Collected data:

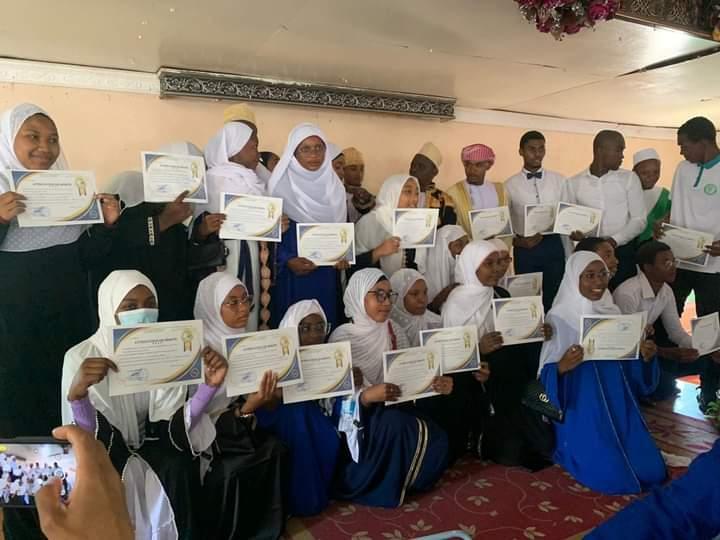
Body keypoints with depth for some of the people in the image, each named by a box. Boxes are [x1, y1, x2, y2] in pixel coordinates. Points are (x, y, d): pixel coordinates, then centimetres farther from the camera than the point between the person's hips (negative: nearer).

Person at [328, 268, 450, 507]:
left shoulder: (394, 333, 5)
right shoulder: (341, 338, -12)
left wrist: (436, 384, -18)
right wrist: (366, 396, -34)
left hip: (394, 408, 5)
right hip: (357, 418, -5)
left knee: (435, 440, -20)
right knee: (395, 424, -34)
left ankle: (397, 482, 8)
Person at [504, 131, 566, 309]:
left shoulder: (559, 180, 7)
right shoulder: (510, 185, 2)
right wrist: (517, 241, -13)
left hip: (553, 246, 1)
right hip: (524, 249, -1)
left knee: (554, 298, 9)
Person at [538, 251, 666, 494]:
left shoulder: (613, 312, 6)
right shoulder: (559, 318, -11)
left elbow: (628, 363, 12)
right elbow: (547, 373, -12)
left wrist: (645, 357, -9)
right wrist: (562, 367, -33)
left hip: (618, 406, 6)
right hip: (581, 410, -5)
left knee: (652, 471, 0)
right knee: (611, 476, -12)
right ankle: (573, 452, 18)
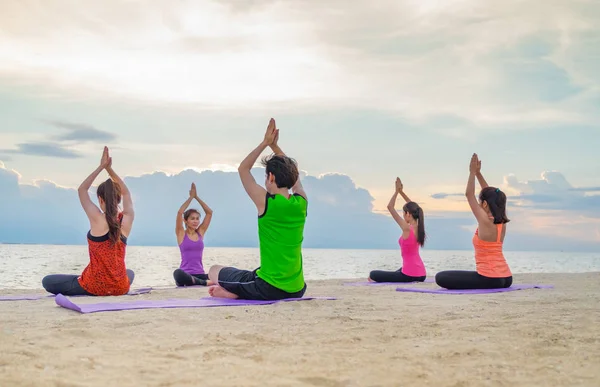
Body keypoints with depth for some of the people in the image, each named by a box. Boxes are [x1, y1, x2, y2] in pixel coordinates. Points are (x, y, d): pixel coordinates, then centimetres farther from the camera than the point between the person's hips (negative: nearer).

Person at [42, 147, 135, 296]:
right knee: (130, 273, 42)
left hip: (94, 287, -4)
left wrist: (101, 167, -1)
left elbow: (81, 190, -2)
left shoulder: (98, 220, -16)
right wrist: (110, 169, 7)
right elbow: (125, 193, 12)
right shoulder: (127, 219, -7)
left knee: (47, 281, 13)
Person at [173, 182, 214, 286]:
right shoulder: (181, 234, 3)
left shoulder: (200, 232, 12)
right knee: (178, 273, -42)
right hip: (186, 274, -2)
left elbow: (209, 212, 7)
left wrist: (196, 197, 4)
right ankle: (205, 283, -35)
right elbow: (180, 213, -11)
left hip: (200, 274, 2)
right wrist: (191, 197, -4)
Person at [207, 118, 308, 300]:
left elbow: (243, 169, 2)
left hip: (268, 289, -4)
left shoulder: (265, 202, -12)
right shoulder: (301, 202, 1)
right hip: (296, 290, 4)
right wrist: (275, 145, 21)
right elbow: (293, 174, 22)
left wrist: (265, 143, 3)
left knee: (214, 271, 18)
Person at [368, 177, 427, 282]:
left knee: (373, 275, 5)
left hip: (410, 274, -8)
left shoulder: (407, 229, -18)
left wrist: (397, 191, -5)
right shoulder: (419, 227, 3)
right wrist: (401, 191, 16)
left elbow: (390, 207, -14)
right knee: (399, 270, 43)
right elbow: (412, 207, 18)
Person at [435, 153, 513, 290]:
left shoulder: (485, 222, -16)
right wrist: (478, 172, 16)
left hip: (490, 279, -10)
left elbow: (469, 195, -9)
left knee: (441, 278, -9)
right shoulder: (501, 222, 6)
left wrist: (472, 172, -1)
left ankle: (481, 286, -6)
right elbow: (490, 195, 16)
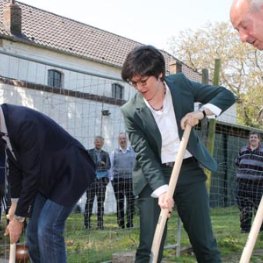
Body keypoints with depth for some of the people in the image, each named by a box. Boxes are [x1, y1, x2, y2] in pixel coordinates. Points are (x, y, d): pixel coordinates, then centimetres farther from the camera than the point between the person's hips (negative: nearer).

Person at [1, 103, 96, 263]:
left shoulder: (24, 122, -31)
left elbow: (32, 173, -27)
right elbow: (15, 167, 8)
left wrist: (18, 217, -20)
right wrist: (15, 203, 5)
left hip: (70, 172, -9)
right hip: (49, 176, 9)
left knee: (47, 229, -17)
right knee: (34, 232, 5)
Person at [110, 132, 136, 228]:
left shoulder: (133, 151, 8)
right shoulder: (114, 152, 8)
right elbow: (111, 166, 10)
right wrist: (112, 177, 1)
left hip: (130, 179, 0)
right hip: (118, 179, 0)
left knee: (131, 201, -2)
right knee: (119, 202, 3)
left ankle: (130, 222, 6)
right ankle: (121, 223, 9)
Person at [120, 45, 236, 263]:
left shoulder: (180, 83, -5)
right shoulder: (131, 111, -10)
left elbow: (226, 95, 2)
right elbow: (145, 155, -15)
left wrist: (201, 112, -16)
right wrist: (161, 189, -29)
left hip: (190, 171, 2)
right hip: (154, 176, -2)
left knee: (205, 243, 8)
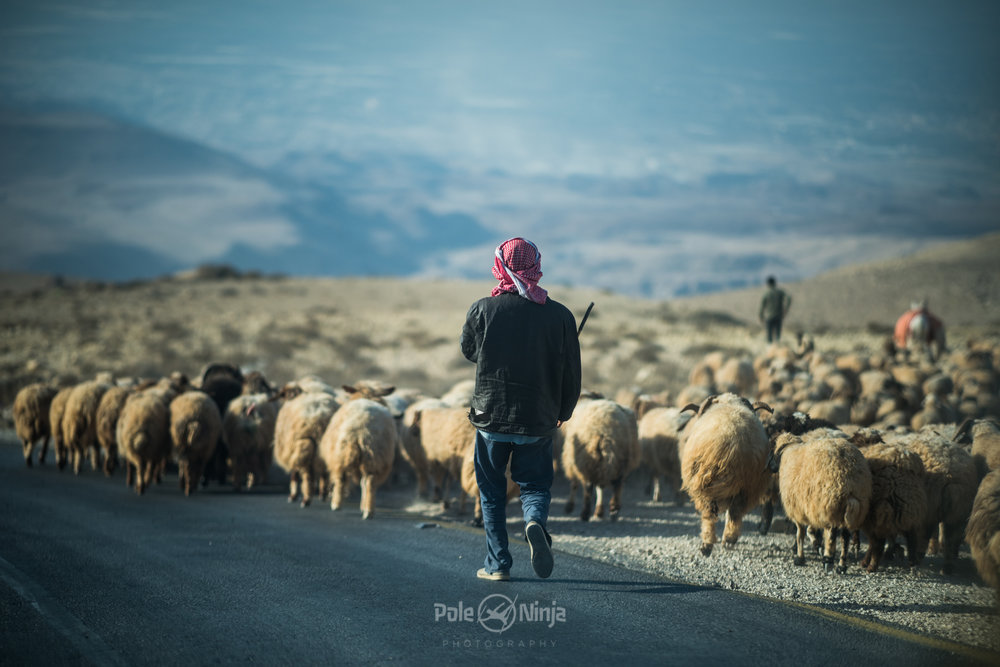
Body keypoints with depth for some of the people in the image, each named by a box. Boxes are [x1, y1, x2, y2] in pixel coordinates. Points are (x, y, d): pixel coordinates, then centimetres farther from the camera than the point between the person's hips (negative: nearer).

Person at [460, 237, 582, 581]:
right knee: (535, 484, 15)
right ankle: (536, 522, -16)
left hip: (490, 415, 0)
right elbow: (571, 373, 1)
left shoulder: (482, 310, -9)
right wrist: (563, 412, 16)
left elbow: (469, 350, 10)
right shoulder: (559, 315, -5)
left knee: (492, 491, 13)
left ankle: (497, 562, 12)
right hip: (539, 421, 1)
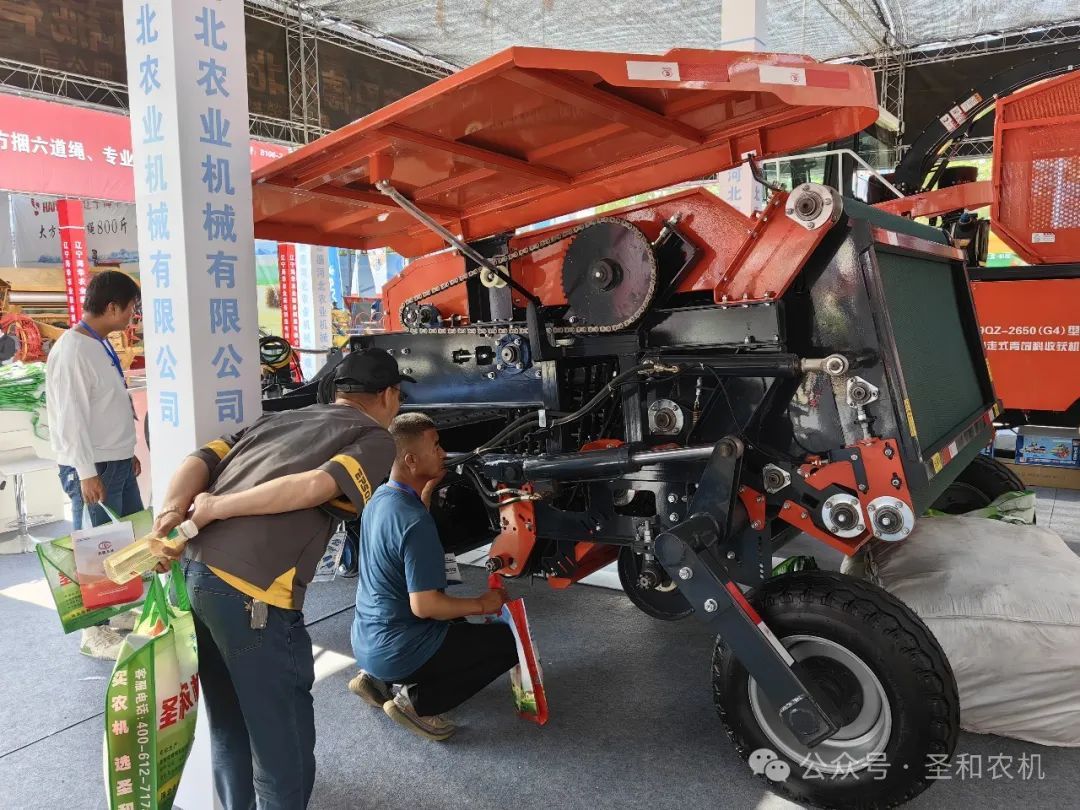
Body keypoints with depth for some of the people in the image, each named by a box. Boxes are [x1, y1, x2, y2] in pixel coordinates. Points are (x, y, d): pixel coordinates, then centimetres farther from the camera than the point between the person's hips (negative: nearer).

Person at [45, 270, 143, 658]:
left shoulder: (101, 345, 10)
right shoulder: (71, 349, -17)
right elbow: (71, 416, -20)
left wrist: (128, 451, 21)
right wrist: (86, 473, -20)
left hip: (119, 462, 9)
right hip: (93, 467, -9)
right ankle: (95, 632, 14)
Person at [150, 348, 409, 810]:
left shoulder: (277, 420, 25)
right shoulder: (375, 440, 5)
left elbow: (198, 462, 13)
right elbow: (315, 487, -13)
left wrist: (171, 511, -3)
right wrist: (217, 508, -6)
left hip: (192, 572, 8)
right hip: (253, 595, -7)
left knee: (227, 729, 25)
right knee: (284, 744, 10)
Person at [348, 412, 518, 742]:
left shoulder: (380, 497, 1)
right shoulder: (416, 522, -27)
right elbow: (424, 605, -27)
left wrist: (429, 487, 11)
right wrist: (482, 604, -13)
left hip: (366, 639, 9)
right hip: (395, 650, -9)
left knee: (455, 624, 33)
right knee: (507, 641, 1)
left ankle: (375, 677, 17)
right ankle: (417, 702, -2)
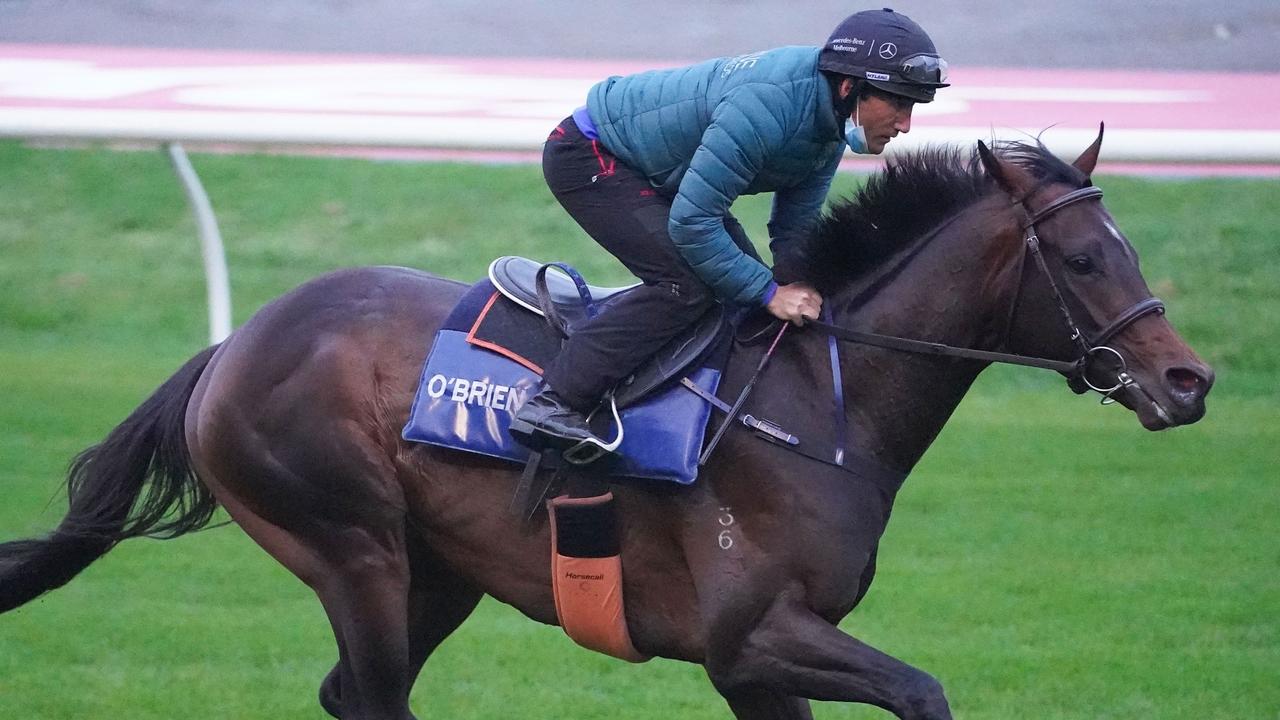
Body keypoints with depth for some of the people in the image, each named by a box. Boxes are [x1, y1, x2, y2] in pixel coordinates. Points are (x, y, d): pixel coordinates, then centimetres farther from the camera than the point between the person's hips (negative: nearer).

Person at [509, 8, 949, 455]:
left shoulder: (831, 131, -4)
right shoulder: (767, 104, -35)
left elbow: (795, 231, 7)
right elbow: (691, 223, -32)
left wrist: (805, 294, -9)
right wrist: (769, 292, -27)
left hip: (649, 174, 10)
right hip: (586, 158, -10)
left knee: (742, 279, 7)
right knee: (687, 284, -23)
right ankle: (553, 404, -26)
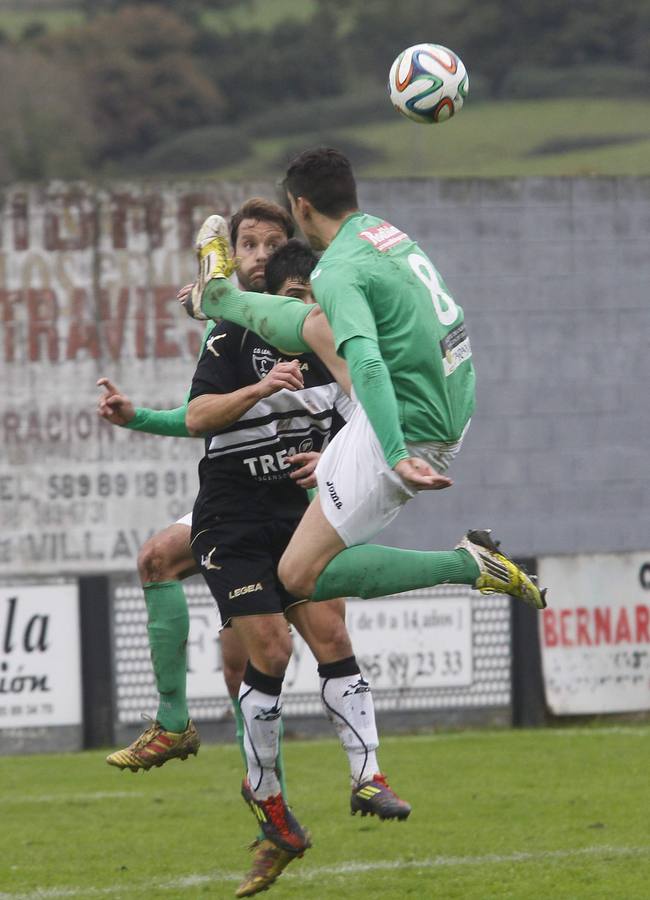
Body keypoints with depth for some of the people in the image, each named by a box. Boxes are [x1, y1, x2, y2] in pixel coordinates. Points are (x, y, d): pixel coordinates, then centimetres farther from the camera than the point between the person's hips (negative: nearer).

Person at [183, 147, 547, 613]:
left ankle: (469, 564, -10)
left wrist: (398, 457, -42)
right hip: (455, 412, 9)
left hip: (407, 432, -9)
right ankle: (220, 297, 49)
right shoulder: (385, 230, 8)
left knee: (301, 575, -5)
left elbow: (367, 367, -33)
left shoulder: (337, 272, -19)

TASK OBJECTIVE:
Rewrite all of the records with every "Person at" changed to "Subject at" and everything else left as is. Leave the pictures out of your answer.

TASK RESPONSE:
Body keypoints with depth for some of the people in the image, each named by a box. Boxes are [x1, y1, x2, y2] in pixel coordinates. Points are (x, y, d): pixel coordinates, then centimetres farther from the camera than the point between the person's hips (negative: nearer).

Subject at [328, 268, 450, 507]:
left shoulder: (394, 333, 5)
right shoulder: (341, 338, -12)
left wrist: (436, 384, -18)
right wrist: (366, 396, -34)
left hip: (394, 408, 5)
right hip: (357, 418, -5)
left knee: (435, 440, -20)
right knee: (395, 424, -34)
left ankle: (397, 482, 8)
Subject at [504, 131, 566, 309]:
left shoulder: (559, 180, 7)
right shoulder: (510, 185, 2)
right wrist: (517, 241, -13)
left hip: (553, 246, 1)
right hip: (524, 249, -1)
left knee: (554, 298, 9)
Subject at [538, 251, 666, 494]:
left shoulder: (613, 312, 6)
right shoulder: (559, 318, -11)
left elbow: (628, 363, 12)
right elbow: (547, 373, -12)
left wrist: (645, 357, -9)
right wrist: (562, 367, -33)
left hip: (618, 406, 6)
right hip: (581, 410, -5)
left knee: (652, 471, 0)
right knee: (611, 476, -12)
right ankle: (573, 452, 18)
Body keypoints with depth for some of the people in the image, each named by a box. Boxes are [x1, y1, x2, y2] in pixel coordinates. Points are (x, y, d): pixel coordinates, then centimetres farther from the camera than the point between the person's hips (negative: nearer).

Subject at [42, 147, 135, 296]:
right knee: (130, 273, 42)
left hip: (94, 287, -4)
left wrist: (101, 167, -1)
left elbow: (81, 190, -2)
left shoulder: (98, 220, -16)
right wrist: (110, 169, 7)
right elbow: (125, 193, 12)
right shoulder: (127, 219, -7)
left knee: (47, 281, 13)
Subject at [173, 182, 214, 286]:
right shoulder: (181, 234, 3)
left shoulder: (200, 232, 12)
right knee: (178, 273, -42)
right hip: (186, 274, -2)
left elbow: (209, 212, 7)
left wrist: (196, 197, 4)
right ankle: (205, 283, -35)
right elbow: (180, 213, -11)
left hip: (200, 274, 2)
right wrist: (191, 197, -4)
Subject at [207, 118, 308, 300]:
left elbow: (243, 169, 2)
left hip: (268, 289, -4)
left shoulder: (265, 202, -12)
right shoulder: (301, 202, 1)
right hip: (296, 290, 4)
right wrist: (275, 145, 21)
right elbow: (293, 174, 22)
left wrist: (265, 143, 3)
left knee: (214, 271, 18)
Subject at [368, 177, 427, 282]:
left knee: (373, 275, 5)
left hip: (410, 274, -8)
left shoulder: (407, 229, -18)
left wrist: (397, 191, -5)
right shoulder: (419, 227, 3)
right wrist: (401, 191, 16)
left elbow: (390, 207, -14)
right knee: (399, 270, 43)
right elbow: (412, 207, 18)
Subject at [435, 153, 513, 290]:
left shoulder: (485, 222, -16)
right wrist: (478, 172, 16)
left hip: (490, 279, -10)
left elbow: (469, 195, -9)
left knee: (441, 278, -9)
right shoulder: (501, 222, 6)
left wrist: (472, 172, -1)
left ankle: (481, 286, -6)
right elbow: (490, 195, 16)
Body keypoints with depth for some of the people in the image, each named by a box. Boxes are [x1, y1, x2, y2] in pixel coordinates. Points are (x, y, d): pixel coordinates, then centimetres farther from the camera than the point between the person's hips (negative: nearer).

Subject at [1, 103, 96, 263]:
left shoulder: (24, 122, -31)
left elbow: (32, 173, -27)
right elbow: (15, 167, 8)
left wrist: (18, 217, -20)
right wrist: (15, 203, 5)
left hip: (70, 172, -9)
right hip: (49, 176, 9)
left knee: (47, 229, -17)
right knee: (34, 232, 5)
Subject at [110, 132, 136, 228]:
left shoulder: (133, 151, 8)
right shoulder: (114, 152, 8)
right elbow: (111, 166, 10)
right wrist: (112, 177, 1)
left hip: (130, 179, 0)
right hip: (118, 179, 0)
left knee: (131, 201, -2)
right knee: (119, 202, 3)
left ankle: (130, 222, 6)
right ankle: (121, 223, 9)
Subject at [120, 45, 236, 263]:
left shoulder: (180, 83, -5)
right shoulder: (131, 111, -10)
left elbow: (226, 95, 2)
right elbow: (145, 155, -15)
left wrist: (201, 112, -16)
right wrist: (161, 189, -29)
left hip: (190, 171, 2)
right hip: (154, 176, -2)
left knee: (205, 243, 8)
Body keypoints with depth for some of the people in the image, each named by a box. Boxes are [x1, y1, x2, y2] in pixel coordinates. Points are (x, y, d): pixel coordinates, then centimetres farther from the camera than the point between the person's hips (negative: nearer).

Subject at [460, 237, 582, 581]:
right knee: (535, 484, 15)
right ankle: (536, 522, -16)
left hip: (490, 415, 0)
right elbow: (571, 373, 1)
left shoulder: (482, 310, -9)
right wrist: (563, 412, 16)
left elbow: (469, 350, 10)
right shoulder: (559, 315, -5)
left knee: (492, 491, 13)
left ankle: (497, 562, 12)
right hip: (539, 421, 1)
Body keypoints with depth for some of the people in the image, each named by a box. Boxes are [x1, y1, x2, y2] in pixel coordinates. Points are (x, y, d): pixel coordinates, then centimetres farther from the camera than the point between the person's hips (negative: nearer).

Subject at [45, 270, 143, 658]:
left shoulder: (101, 345, 10)
right shoulder: (71, 349, -17)
right elbow: (71, 416, -20)
left wrist: (128, 451, 21)
right wrist: (86, 473, -20)
left hip: (119, 462, 9)
right hip: (93, 467, -9)
right ankle: (95, 632, 14)
Subject at [150, 348, 409, 810]:
left shoulder: (277, 420, 25)
right shoulder: (375, 440, 5)
left elbow: (198, 462, 13)
right elbow: (315, 487, -13)
left wrist: (171, 511, -3)
right wrist: (217, 508, -6)
left hip: (192, 572, 8)
right hip: (253, 595, -7)
left knee: (227, 729, 25)
right knee: (284, 744, 10)
Subject at [348, 412, 518, 742]:
left shoulder: (380, 497, 1)
right shoulder: (416, 522, -27)
right elbow: (424, 605, -27)
left wrist: (429, 487, 11)
right wrist: (482, 604, -13)
left hip: (366, 639, 9)
right hip: (395, 650, -9)
left knee: (455, 624, 33)
right knee: (507, 641, 1)
left ankle: (375, 677, 17)
right ankle: (417, 702, -2)
Body keypoints with depth for some of the people in the image, each named by a box. Boxes are [x1, y1, x2, y2] in pixel coordinates. Points are (x, y, d): pixel coordinates, then centimetres farther from the camera than the point between the person's hips (negative: nearer).

Subject at [509, 8, 949, 455]:
left shoulder: (831, 131, -4)
right shoulder: (767, 104, -35)
left elbow: (795, 231, 7)
right elbow: (691, 223, -32)
left wrist: (805, 294, -9)
right wrist: (769, 292, -27)
left hip: (649, 174, 10)
right hip: (586, 158, -10)
left knee: (742, 279, 7)
right knee: (687, 284, -23)
right ankle: (553, 404, -26)
Body keypoints with depth for some of the people in the image, each named by a box. Boxes are [x1, y1, x2, y2] in pixel coordinates. Points are (x, y, d): pixel coordinates, then centimetres farther from the camera than the point between the person's hips (negative: nearer).

Subject at [183, 147, 547, 613]:
left ankle: (469, 564, -10)
left wrist: (398, 457, -42)
right hip: (455, 412, 9)
left hip: (407, 432, -9)
right ankle: (220, 297, 49)
right shoulder: (385, 230, 8)
left knee: (301, 575, -5)
left elbow: (367, 367, -33)
left shoulder: (337, 272, -19)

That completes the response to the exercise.